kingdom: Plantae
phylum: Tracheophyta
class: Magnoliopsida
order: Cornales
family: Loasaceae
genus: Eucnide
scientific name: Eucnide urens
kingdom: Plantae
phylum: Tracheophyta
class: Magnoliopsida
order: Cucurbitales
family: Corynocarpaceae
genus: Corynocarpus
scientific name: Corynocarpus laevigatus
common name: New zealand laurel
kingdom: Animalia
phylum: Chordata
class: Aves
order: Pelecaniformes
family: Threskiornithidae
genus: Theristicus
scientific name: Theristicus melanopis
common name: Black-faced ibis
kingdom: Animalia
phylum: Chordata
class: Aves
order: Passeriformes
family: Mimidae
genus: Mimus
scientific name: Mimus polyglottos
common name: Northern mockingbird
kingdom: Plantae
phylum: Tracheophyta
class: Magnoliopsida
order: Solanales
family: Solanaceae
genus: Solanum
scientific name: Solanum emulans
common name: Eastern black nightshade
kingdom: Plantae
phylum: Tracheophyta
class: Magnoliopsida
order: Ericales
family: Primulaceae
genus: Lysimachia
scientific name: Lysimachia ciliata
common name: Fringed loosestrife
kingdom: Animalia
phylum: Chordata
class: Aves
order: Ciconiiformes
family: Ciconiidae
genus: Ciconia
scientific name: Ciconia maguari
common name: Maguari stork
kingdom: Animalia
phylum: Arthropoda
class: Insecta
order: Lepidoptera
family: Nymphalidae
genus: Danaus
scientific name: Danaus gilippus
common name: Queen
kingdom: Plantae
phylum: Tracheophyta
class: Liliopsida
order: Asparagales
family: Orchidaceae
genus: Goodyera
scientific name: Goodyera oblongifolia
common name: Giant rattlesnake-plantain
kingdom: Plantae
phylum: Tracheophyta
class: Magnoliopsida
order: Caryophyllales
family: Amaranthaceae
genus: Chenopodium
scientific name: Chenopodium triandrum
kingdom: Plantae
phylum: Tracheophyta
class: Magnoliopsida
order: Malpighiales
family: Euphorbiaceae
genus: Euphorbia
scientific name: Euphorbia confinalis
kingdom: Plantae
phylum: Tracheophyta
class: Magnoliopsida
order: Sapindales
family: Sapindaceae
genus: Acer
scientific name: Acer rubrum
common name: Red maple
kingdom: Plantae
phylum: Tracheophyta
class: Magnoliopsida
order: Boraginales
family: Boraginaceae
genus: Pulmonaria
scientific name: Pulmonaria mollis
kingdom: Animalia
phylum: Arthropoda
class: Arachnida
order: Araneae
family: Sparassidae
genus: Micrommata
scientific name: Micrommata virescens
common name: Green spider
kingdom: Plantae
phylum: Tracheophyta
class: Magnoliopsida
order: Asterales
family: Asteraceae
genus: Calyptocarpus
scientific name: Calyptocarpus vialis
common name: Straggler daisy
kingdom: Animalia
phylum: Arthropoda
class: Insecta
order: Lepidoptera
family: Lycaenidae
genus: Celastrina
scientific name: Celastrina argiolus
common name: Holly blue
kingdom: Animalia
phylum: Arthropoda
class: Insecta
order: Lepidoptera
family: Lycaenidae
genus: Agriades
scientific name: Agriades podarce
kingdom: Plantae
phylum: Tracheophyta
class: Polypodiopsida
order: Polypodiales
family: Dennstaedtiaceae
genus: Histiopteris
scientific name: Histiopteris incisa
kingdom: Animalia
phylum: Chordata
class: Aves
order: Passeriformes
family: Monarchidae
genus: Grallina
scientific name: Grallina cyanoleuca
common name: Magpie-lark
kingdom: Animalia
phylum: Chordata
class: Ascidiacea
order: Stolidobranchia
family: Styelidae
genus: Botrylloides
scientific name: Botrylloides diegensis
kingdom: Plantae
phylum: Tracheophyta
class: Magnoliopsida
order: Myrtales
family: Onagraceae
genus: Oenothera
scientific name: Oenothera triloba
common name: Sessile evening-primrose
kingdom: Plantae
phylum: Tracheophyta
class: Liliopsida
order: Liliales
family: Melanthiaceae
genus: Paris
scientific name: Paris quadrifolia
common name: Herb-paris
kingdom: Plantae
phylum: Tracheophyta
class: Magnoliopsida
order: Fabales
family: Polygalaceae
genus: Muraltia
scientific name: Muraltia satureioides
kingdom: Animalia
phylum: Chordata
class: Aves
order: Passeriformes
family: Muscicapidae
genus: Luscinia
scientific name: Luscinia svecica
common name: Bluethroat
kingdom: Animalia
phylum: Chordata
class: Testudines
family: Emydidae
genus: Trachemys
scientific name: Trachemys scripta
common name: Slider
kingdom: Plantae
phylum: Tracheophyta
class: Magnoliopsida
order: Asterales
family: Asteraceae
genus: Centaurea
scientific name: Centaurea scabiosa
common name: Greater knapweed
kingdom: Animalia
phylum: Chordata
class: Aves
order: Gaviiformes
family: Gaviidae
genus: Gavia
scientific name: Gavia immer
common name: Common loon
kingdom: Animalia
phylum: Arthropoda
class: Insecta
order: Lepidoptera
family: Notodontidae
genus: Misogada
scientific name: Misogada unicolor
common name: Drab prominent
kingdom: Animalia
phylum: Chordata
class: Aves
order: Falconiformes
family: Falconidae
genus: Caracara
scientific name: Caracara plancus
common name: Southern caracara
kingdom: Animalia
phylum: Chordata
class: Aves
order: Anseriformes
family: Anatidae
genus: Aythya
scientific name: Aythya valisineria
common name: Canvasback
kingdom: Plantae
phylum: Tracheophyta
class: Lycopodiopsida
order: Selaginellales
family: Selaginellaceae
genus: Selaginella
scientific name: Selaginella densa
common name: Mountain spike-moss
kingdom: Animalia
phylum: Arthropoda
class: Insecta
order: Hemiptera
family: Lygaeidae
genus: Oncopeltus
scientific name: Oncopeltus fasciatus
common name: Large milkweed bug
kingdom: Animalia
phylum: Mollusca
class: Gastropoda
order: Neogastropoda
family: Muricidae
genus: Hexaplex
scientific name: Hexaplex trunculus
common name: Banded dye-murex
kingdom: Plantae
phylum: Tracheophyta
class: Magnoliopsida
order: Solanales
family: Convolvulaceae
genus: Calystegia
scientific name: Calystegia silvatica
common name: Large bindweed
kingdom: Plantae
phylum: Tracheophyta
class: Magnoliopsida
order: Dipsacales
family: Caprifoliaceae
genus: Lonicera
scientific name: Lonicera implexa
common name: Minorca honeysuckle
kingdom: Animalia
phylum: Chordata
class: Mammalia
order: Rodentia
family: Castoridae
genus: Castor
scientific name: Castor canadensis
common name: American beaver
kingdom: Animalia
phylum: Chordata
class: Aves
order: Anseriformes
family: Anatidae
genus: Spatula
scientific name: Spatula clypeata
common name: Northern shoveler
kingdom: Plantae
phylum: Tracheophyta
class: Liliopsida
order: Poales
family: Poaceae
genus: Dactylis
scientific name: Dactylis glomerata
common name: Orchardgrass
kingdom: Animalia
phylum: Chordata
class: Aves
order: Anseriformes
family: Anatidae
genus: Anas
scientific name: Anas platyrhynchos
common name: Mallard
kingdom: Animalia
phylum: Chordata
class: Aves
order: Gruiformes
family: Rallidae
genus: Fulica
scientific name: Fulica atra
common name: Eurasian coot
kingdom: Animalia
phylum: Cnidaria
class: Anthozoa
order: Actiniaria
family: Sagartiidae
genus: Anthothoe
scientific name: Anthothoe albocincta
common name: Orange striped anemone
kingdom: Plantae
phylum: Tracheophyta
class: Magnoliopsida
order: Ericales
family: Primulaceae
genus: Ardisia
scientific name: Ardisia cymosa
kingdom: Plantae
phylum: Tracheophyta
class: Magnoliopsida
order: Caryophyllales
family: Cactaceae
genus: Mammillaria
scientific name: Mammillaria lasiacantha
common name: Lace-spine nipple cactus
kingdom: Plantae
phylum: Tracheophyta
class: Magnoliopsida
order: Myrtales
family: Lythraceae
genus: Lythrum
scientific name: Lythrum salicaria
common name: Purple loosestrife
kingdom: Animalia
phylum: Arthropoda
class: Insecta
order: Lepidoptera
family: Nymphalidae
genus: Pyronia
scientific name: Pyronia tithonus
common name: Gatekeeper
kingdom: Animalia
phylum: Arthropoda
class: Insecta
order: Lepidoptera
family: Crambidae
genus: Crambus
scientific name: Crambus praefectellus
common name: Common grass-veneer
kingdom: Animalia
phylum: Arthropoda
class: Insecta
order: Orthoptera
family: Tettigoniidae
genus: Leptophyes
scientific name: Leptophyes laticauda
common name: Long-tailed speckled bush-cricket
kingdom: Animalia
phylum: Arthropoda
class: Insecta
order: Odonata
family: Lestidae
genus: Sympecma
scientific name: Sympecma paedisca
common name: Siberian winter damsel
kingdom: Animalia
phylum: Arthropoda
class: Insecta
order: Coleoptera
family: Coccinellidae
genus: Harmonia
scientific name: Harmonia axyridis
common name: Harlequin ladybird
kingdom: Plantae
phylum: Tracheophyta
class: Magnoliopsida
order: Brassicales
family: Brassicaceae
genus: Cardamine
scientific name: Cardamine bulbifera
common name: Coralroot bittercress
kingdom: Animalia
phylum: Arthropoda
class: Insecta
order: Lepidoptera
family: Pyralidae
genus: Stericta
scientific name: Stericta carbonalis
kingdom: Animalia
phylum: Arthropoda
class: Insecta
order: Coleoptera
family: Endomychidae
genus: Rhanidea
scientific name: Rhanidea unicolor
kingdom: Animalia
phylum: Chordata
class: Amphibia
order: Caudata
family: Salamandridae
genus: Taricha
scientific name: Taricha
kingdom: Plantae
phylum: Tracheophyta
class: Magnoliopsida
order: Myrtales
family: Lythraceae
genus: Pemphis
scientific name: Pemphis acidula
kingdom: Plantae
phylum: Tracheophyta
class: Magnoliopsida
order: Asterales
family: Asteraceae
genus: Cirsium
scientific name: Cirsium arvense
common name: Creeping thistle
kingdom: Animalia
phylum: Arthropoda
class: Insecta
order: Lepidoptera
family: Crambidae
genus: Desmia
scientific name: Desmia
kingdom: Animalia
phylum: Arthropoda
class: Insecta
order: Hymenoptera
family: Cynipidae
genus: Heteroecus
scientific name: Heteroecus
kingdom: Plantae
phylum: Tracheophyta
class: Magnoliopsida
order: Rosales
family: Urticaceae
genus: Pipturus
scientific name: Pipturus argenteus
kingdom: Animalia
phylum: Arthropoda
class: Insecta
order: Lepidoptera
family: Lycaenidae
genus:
⁂
Format the data from its first line up to and including the line containing "genus: Corynocarpus" as a numbered list, omitting any blank lines.

1. kingdom: Plantae
2. phylum: Tracheophyta
3. class: Magnoliopsida
4. order: Cornales
5. family: Loasaceae
6. genus: Eucnide
7. scientific name: Eucnide urens
8. kingdom: Plantae
9. phylum: Tracheophyta
10. class: Magnoliopsida
11. order: Cucurbitales
12. family: Corynocarpaceae
13. genus: Corynocarpus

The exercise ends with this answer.